Palace Winter are exploring new musical territories
As Palace Winter released an album of the ages, channeling ’70s soul, ’80s synths, ’90s guitars and ’00s hip-hop, we caught up with lead singer and guitarist Carl Coleman about the writing process, Little Richard and the new experimental pathway for the duo.
How have you been holding up over the last few months? Better than most I imagine. We’ve had it quite good over here in Denmark for the most part, so I can’t complain. But we miss touring of course!
Your new album is titled …Keep Dreaming, Buddy. Is there a story behind that name? It was a temporary/working title for a song we had but we liked that it was like an ambiguous everyday ‘idiom’ inspired by ’70s songwriters, such as Randy Newman’s ‘Trouble in Paradise’ or Tom Waits’ ‘The heart of Saturday night’. We love that it has a laid back 70s spirit but also the duality of it. One reader might view it as encouraging advice. Another might read it as holding a sarcastic condescending tone. Personally, I can relate to both. A passer by might cry it out on a busy city street…. or your partner might whisper it patronisingly under their breath etc.
The album was partly created in Tenerife. How did the island influence the album? Do you think the culture had an impact? Definitely. I think the contrast between a place like the Canary Islands and Denmark really represented the healthy friction between Caspar and I. I was walking around the weird volcano island of Tenerife. The retro hotel we were based in – my family and I were there for 2 months – was like some kind of forgotten paradise resort. Retired drag queens flanked the pool. Everyone was German. The whole thing felt like some kind of Lynchian alternate reality. Caspar was sending me all these synth hooks and drum loops from Denmark. So I just started to come up with vocal melodies and lyrical ideas and record them into my phone. It was a really nice way to work and get inspired to be separated like that and be coming from two entirely different environments and climates.
The album takes a slightly more experimental path, dipping into a range of different sounds. What made you want to branch out now? It’s just kind of the natural thing you do as an artist isn’t it. Always looking for new avenues to go down and ways to shed your skin and push yourself into new territories. Caspar is somewhat of an alchemist when it comes to exploring and searching for new sounds. I call him the “synth Jesus”. And we looked into different genres for inspiration too. Whether it be hip-hop or classical or even movies. I look to films and characters in my life when it comes to the stories and lyrics in our music.
Is there any song on the album that holds a special meaning to you? Well I know Caspar feels that ‘1996’ is perhaps the best thing we’ve ever done as a band. But for me, actually the opening song ‘Monument Eyes’ for some reason has a lot of weight to it. It was the last thing we recorded and I think it just really sums up the emotions I was feeling at that time and as we approached the end of making the album.

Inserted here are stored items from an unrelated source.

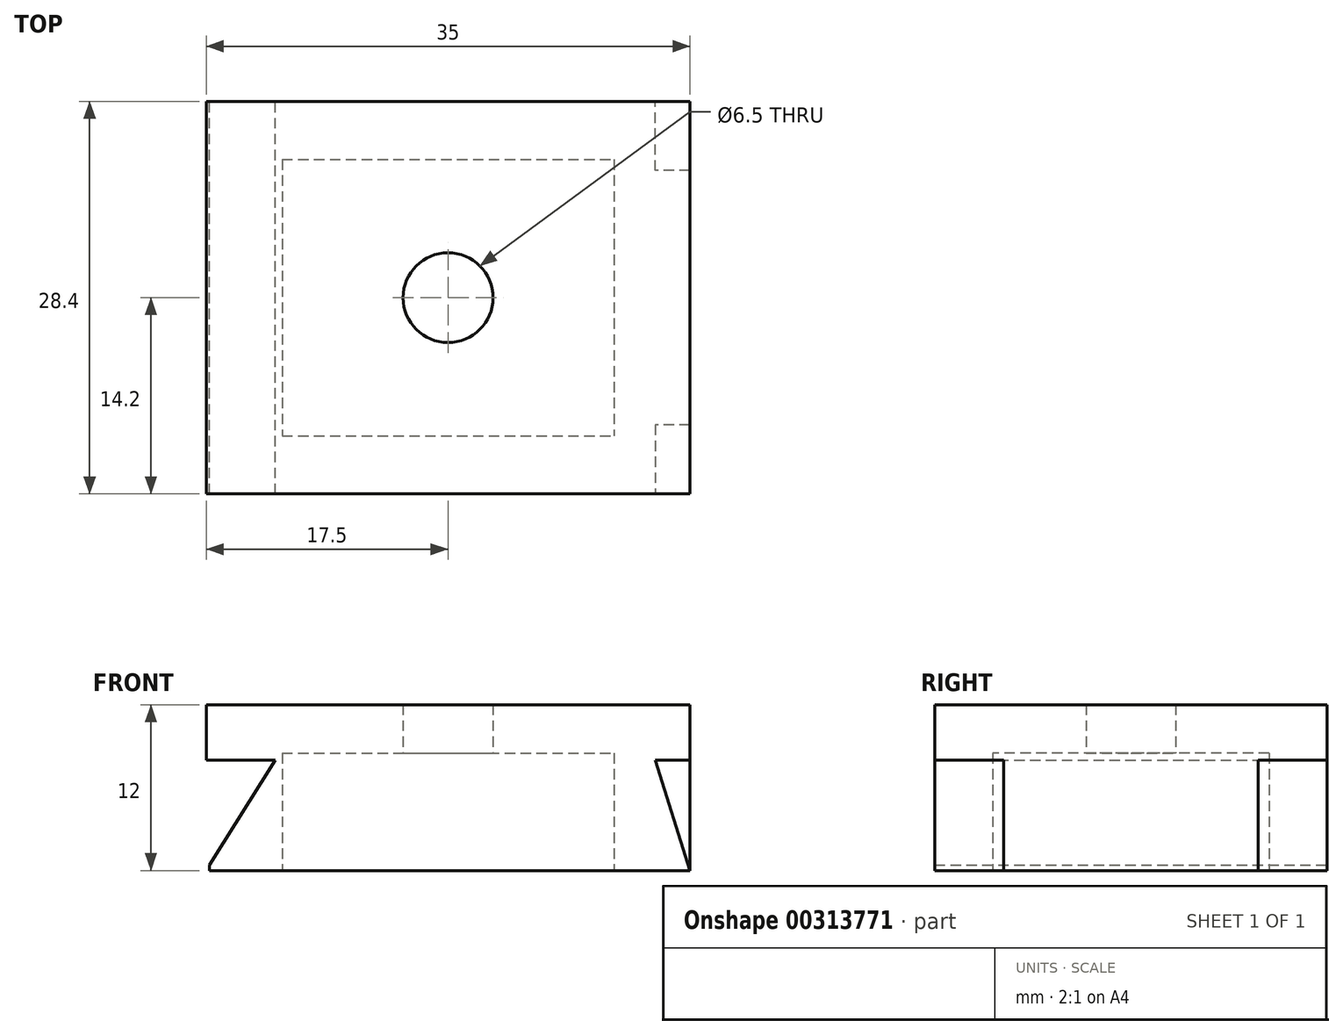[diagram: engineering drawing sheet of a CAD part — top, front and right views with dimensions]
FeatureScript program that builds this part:
annotation { "Feature Type Name" : "Feature", "Feature Type Description" : "" }
export const myFeature = defineFeature(function(context is Context, id is Id, definition is map)
    precondition{}
    {
        {
            var Q0;
            Q0=qCreatedBy(makeId("Top.planeOp"),FACE);
            var sketch = newSketch(context, id + "F0", { "sketchPlane" : qUnion([Q0])});
            skLineSegment(sketch, "E0.bottom", {"start": v(17.5, 14.2) * mm, "end": v(-17.5, 14.2) * mm});
            skLineSegment(sketch, "E0.top", {"start": v(17.5, -14.2) * mm, "end": v(-17.5, -14.2) * mm});
            skLineSegment(sketch, "E0.left", {"start": v(17.5, 14.2) * mm, "end": v(17.5, -14.2) * mm});
            skLineSegment(sketch, "E0.right", {"start": v(-17.5, 14.2) * mm, "end": v(-17.5, -14.2) * mm});
            skPoint(sketch, "E0.middle", {"position": v(0, 0) * mm});
            skSolve(sketch);
        }
        {
            var Q0;
            Q0 = qSketchRegion(id + "F0", true);
            extrude(context, id + "F1", {"entities" : qUnion([Q0]), "depth" : 12 * mm});
        }
        {
            var Q0;
            Q0=makeQuery(id+"F1.opExtrude","SWEPT_FACE",FACE,{"disambiguationData":[OSD([sQuery(id+"F0.wireOp",EDGE,"E0.top")])]});
            var sketch = newSketch(context, id + "F2", { "sketchPlane" : qUnion([Q0])});
            skLineSegment(sketch, "E1", {"start": v(17.5, 0) * mm, "end": v(15, 8) * mm});
            skLineSegment(sketch, "E2", {"start": v(15, 8) * mm, "end": v(17.5, 8) * mm});
            skLineSegment(sketch, "E3", {"start": v(17.5, 8) * mm, "end": v(17.5, 0) * mm});
            skSolve(sketch);
        }
        {
            var Q0;
            Q0 = qSketchRegion(id + "F2", true);
            extrude(context, id + "F3", {"entities" : qUnion([Q0]), "operationType" : NewBodyOperationType.REMOVE, "oppositeDirection" : true, "depth" : 5 * mm});
        }
        {
            var Q0;
            Q0=makeQuery(id+"F1.opExtrude","SWEPT_FACE",FACE,{"disambiguationData":[OSD([sQuery(id+"F0.wireOp",EDGE,"E0.bottom")])]});
            var sketch = newSketch(context, id + "F4", { "sketchPlane" : qUnion([Q0])});
            skLineSegment(sketch, "E4", {"start": v(-17.5, 8) * mm, "end": v(-17.5, 0) * mm});
            skLineSegment(sketch, "E5.MirrorCS", {"start": v(-15, 8) * mm, "end": v(-17.5, 8) * mm});
            skLineSegment(sketch, "E6", {"start": v(-17.5, 0) * mm, "end": v(-15, 8) * mm});
            skSolve(sketch);
        }
        {
            var Q0;
            Q0 = qSketchRegion(id + "F4", true);
            extrude(context, id + "F5", {"entities" : qUnion([Q0]), "operationType" : NewBodyOperationType.REMOVE, "oppositeDirection" : true, "depth" : 5 * mm});
        }
        {
            var Q0;
            Q0=makeQuery(id+"F1.opExtrude","SWEPT_FACE",FACE,{"disambiguationData":[OSD([sQuery(id+"F0.wireOp",EDGE,"E0.bottom")])]});
            var sketch = newSketch(context, id + "F6", { "sketchPlane" : qUnion([Q0])});
            skLineSegment(sketch, "E7", {"start": v(17.5, 0) * mm, "end": v(12.5, 8) * mm});
            skLineSegment(sketch, "E8", {"start": v(12.5, 8) * mm, "end": v(17.5, 8) * mm});
            skLineSegment(sketch, "E9", {"start": v(17.5, 8) * mm, "end": v(17.5, 0) * mm});
            skSolve(sketch);
        }
        {
            var Q0;
            Q0=makeQuery(id+"F6.imprint","IMPRINT",FACE,{"disambiguationData":[TD([[makeQuery(id+"F6.imprint","IMPRINT",EDGE,{"derivedFrom":sQuery(id+"F6.wireOp",EDGE,"E7")}),-1.0]])]});
            extrude(context, id + "F7", {"entities" : qUnion([Q0]), "operationType" : NewBodyOperationType.REMOVE, "oppositeDirection" : true, "depth" : 36.3 * mm});
        }
        {
            var Q0;
            Q0=makeQuery(id+"F1.opExtrude","CAP_FACE",FACE,{"disambiguationData":[OSD([sQuery(id+"F0.wireOp",EDGE,"E0.bottom"),sQuery(id+"F0.wireOp",EDGE,"E0.top"),sQuery(id+"F0.wireOp",EDGE,"E0.left"),sQuery(id+"F0.wireOp",EDGE,"E0.right")])],"isStart":true});
            var sketch = newSketch(context, id + "F8", { "sketchPlane" : qUnion([Q0])});
            skLineSegment(sketch, "E10.bottom", {"start": v(-12, -10) * mm, "end": v(12, -10) * mm});
            skLineSegment(sketch, "E10.top", {"start": v(-12, 10) * mm, "end": v(12, 10) * mm});
            skLineSegment(sketch, "E10.left", {"start": v(-12, -10) * mm, "end": v(-12, 10) * mm});
            skLineSegment(sketch, "E10.right", {"start": v(12, -10) * mm, "end": v(12, 10) * mm});
            skPoint(sketch, "E10.middle", {"position": v(0, 0) * mm});
            skSolve(sketch);
        }
        {
            var Q0;
            Q0=makeQuery(id+"F8.imprint","IMPRINT",FACE,{"disambiguationData":[TD([[makeQuery(id+"F8.imprint","IMPRINT",EDGE,{"derivedFrom":sQuery(id+"F8.wireOp",EDGE,"E10.bottom")}),1.0]])]});
            extrude(context, id + "F9", {"entities" : qUnion([Q0]), "operationType" : NewBodyOperationType.REMOVE, "oppositeDirection" : true, "depth" : 8.5 * mm});
        }
        {
            var Q0;
            Q0=makeQuery(id+"F9.boolean.opBoolean","COPY",FACE,{"derivedFrom":makeQuery(id+"F9.opExtrude","CAP_FACE",FACE,{"disambiguationData":[OSD([sQuery(id+"F8.wireOp",EDGE,"E10.bottom"),sQuery(id+"F8.wireOp",EDGE,"E10.top"),sQuery(id+"F8.wireOp",EDGE,"E10.left"),sQuery(id+"F8.wireOp",EDGE,"E10.right")])],"isStart":false})});
            var sketch = newSketch(context, id + "F10", { "sketchPlane" : qUnion([Q0])});
            skCircle(sketch, "E11", {"center": v(0, 0) * mm, "radius": 3.25 * mm});
            skSolve(sketch);
        }
        {
            var Q0;
            Q0=makeQuery(id+"F10.imprint","IMPRINT",FACE,{"disambiguationData":[TD([[makeQuery(id+"F10.imprint","IMPRINT",EDGE,{"derivedFrom":sQuery(id+"F10.wireOp",EDGE,"E11")}),1.0]])]});
            extrude(context, id + "F11", {"entities" : qUnion([Q0]), "operationType" : NewBodyOperationType.REMOVE, "oppositeDirection" : true, "depth" : 25 * mm});
        }
        {
            var Q0;
            Q0=makeQuery(id+"F1.opExtrude","SWEPT_FACE",FACE,{"disambiguationData":[OSD([sQuery(id+"F0.wireOp",EDGE,"E0.bottom")])]});
            var sketch = newSketch(context, id + "F12", { "sketchPlane" : qUnion([Q0])});
            skLineSegment(sketch, "E12", {"start": v(17.5, 0) * mm, "end": v(17.25, 0) * mm});
            skLineSegment(sketch, "E13", {"start": v(17.25, 0) * mm, "end": v(17.25, 2.17) * mm});
            skLineSegment(sketch, "E14", {"start": v(17.25, 2.17) * mm, "end": v(17.5, 2.17) * mm});
            skLineSegment(sketch, "E15", {"start": v(17.5, 2.17) * mm, "end": v(17.5, 0) * mm});
            skSolve(sketch);
        }
        {
            var Q0;
            {var subQ0=sQuery(id+"F12.wireOp",EDGE,"E12");Q0=makeQuery(id+"F12.imprint","IMPRINT",FACE,{"disambiguationData":[TD([[makeQuery(id+"F12.imprint","IMPRINT",EDGE,{"derivedFrom":subQ0}),1.0]])]});}
            var Q1;
            Q1=makeQuery(id+"F1.opExtrude","SWEPT_FACE",FACE,{"disambiguationData":[OSD([sQuery(id+"F0.wireOp",EDGE,"E0.top")])]});
            extrude(context, id + "F13", {"entities" : qUnion([Q0]), "operationType" : NewBodyOperationType.REMOVE, "endBound" : BoundingType.UP_TO_SURFACE, "oppositeDirection" : true, "endBoundEntityFace" : qUnion([Q1]), "depth" : 31 * mm});
        }
    });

It holds a deeper meaning to me personally too, but that’s for me to know hehe… What I can share is that it was directly inspired by that wild Nicolas Cage film Mandy. The scene where the “bad guy” spots his muse walking along the road and it’s all filtered in red and is super dreamy. For some reason that scene really spoke to me. Which is messed up actually now that I reflect on it… don’t worry I’m not a psycho killer haha.
Your fourth single, ‘Richard (Says Yes!)’ is an ode to the late Little Richard. What made you want to dedicate a song to him? A while back on tour, we were randomly watching this Jimi Hendrix doco and Little Richard came on and we were both just kinda floored by how alive and funny and inspiring he is. So he kinda became like this little team mascot for us. Like, just do it ALL!! “Put some sugar on it! MORE!” And also helped remind us to not take everything so seriously all the time. Lyrically I was going for something kinda sassy and simple, inspired by T REX’s ‘Get it On’. We wanted to pay tribute to LR’s flamboyance and colour, and I feel like we achieved that on that song.
What was it like collaborating with other people on the album, like Ned Ferm and Jason Lytle? Yeah it was a real thrill to get Jason on board and a proud moment for our band. And his feature turned out even better than we’d hoped. It’s perhaps my favourite song on the album (The Deeper End). Think Kraftwerk playing a classic country song. We discovered that Jason was a fan, so we hit him up and he was dead keen to sing on it. It’s as simple as that. Ned is a bit of a legend around Copenhagen and a great dude as well as a fantastic musician. And Soffie and Marie add their amazing vocals to couple of tunes too so we were super grateful. It’s all part of that same strive for new colours and textures.
You’ll hopefully be touring again in March, what can we expect from the live shows? Is there any song you’re particularly excited about playing live? All of the new songs to be honest. We’re just bursting to play. Unfortunately at the time of writing this, a UK/EU tour in March is looking highly unlikely but hopefully we can get on the road again some time in 2021 and we’ll bring stacks of energy and give you all the feels.
What can we expect from Palace Winter in the future? Hit after hit….. Honestly, who knows? But I imagine more hard work and hopefully more and more great songs!